▶ _Work task_
Tally the lines of these entries that include "assign"; respond with only that tally.

▶ _Working data_
*** Block opens ***

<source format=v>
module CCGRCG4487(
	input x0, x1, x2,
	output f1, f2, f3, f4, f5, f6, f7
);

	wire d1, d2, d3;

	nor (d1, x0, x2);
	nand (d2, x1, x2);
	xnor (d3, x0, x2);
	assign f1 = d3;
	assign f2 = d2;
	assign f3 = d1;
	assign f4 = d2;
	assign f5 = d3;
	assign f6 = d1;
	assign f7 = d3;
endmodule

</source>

*** Block closes ***
*** Block opens ***

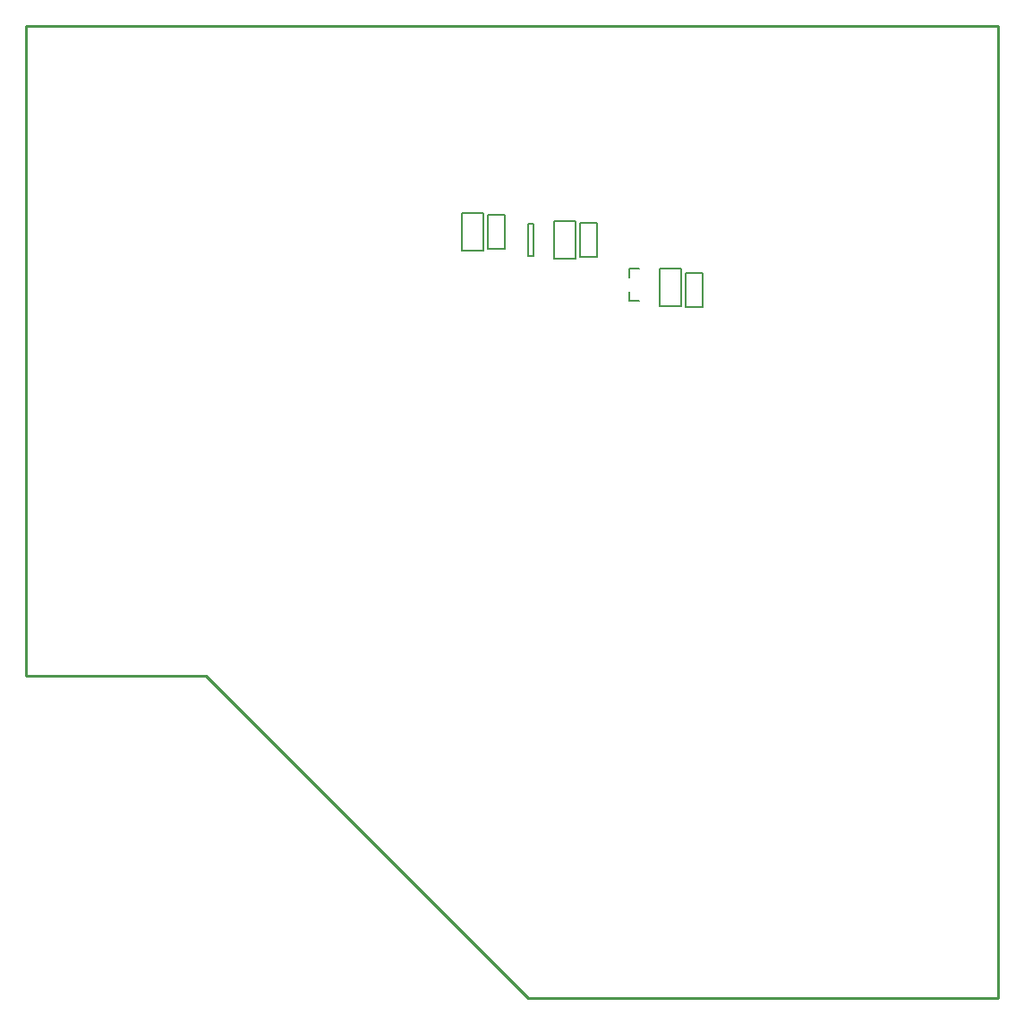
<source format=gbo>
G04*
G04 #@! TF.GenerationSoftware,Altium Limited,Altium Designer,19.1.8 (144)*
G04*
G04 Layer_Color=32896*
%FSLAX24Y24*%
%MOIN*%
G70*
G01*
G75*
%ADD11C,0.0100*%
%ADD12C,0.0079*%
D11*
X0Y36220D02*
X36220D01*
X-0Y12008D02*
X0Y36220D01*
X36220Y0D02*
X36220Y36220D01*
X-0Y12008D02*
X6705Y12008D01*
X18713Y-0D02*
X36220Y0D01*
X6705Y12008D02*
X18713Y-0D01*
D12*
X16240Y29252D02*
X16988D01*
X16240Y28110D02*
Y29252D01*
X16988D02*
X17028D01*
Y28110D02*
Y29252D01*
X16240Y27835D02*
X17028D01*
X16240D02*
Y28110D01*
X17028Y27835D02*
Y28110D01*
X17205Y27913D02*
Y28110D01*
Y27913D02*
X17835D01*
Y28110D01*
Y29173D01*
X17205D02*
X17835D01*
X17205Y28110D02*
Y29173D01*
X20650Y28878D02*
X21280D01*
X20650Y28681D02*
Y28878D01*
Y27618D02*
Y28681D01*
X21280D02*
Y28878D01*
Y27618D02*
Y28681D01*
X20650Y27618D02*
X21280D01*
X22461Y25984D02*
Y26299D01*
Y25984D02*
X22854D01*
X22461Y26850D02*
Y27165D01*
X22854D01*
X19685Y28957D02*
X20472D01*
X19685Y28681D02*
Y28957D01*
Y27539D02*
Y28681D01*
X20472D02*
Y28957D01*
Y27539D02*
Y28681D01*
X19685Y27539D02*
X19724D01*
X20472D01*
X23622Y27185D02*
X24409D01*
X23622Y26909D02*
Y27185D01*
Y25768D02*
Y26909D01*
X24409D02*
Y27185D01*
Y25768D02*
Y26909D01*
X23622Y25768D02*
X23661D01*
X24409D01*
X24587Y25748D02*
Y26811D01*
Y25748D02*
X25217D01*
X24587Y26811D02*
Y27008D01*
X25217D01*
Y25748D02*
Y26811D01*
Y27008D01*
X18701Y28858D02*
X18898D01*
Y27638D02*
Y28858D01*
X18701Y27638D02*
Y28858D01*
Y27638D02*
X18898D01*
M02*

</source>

*** Block closes ***

▶ _Response_
7